4 Responses to “The limits of collaborative consumption: Would people really share their belongings?”

  1. dweddepohl

    I think collaborative consumption is something that can work in any place where enough people live close together. Amsterdam has it’s own Google Minde, called Peerby ( It will connect you to a neighbor with a screwdriver within minutes.

  2. Paula Wertheim - Executive Director, HDAudioPlus

    It all sounds so “New Age”, innocent, wonderful and safe…doesn’t it?

    I always feel kind of of icky whenever companies like Google insist I “share” my most personal stuff online with total strangers. Every day I’m urged to “share” my family’s most personal photos on Picasa or store sensitive documents in the “Cloud”. I’m getting the clear message from every blogger, online marketing guru or company that if I won’t get with the program and “share” enough details of of my private life or personal photos with the world on Facebook, Google+ or via the dozen or so photo editing apps residing on my Smartphone; each one connected to their respective online “vaults”- I’d better start looking for a different profession. The marketing experts all advise small businesses to either “get naked” or “get lost” if they hope to survive online. Call me “old school”; but personally, I have a huge privacy problem with advice like that.

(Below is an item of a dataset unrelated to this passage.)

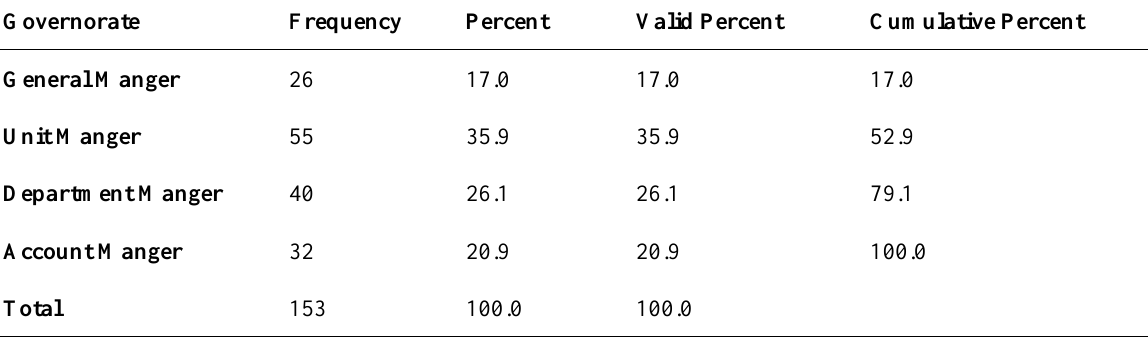
Table 2. Frequency and percentages of the respondents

    All of the above is bad enough. What I find even more disturbing is the massive governmental breach of citizens’ of privacy revealed after the recent Prism scandal. Here we all got to see black on white how government so easily “helps itself” to any information it chooses. And yet, even after after that bombshell, “Big Brother” is still free to go about it’s “business” of hoarding mountains of personal, sensitive information about you and me; without our consent, exactly as it has been doing all along since the 80’s!

    For some strange reason, I don’t feel too safe “sharing” information about my personal belongings online. They can call it what they want, but when I’m told to “share” something personal online, it somehow smacks of the same underhanded coercion tactics parents sometimes use to pressure their kids to share a beloved toy with company. Usually the company returns the toy to it’s rightful owner before going home. Can we trust Google to safeguard our “toys” and return them to us intact one day? Not bloody likely.

    • Well, don’t use it then. It’s not mandatory. Google =/= Govt. Prism Program… Google = Skynet. There’s a difference, one is coniving governemnt officials, the other is robots. I for one, welcome our new robot overlords. Would do a hell of lot better job than these dillholes.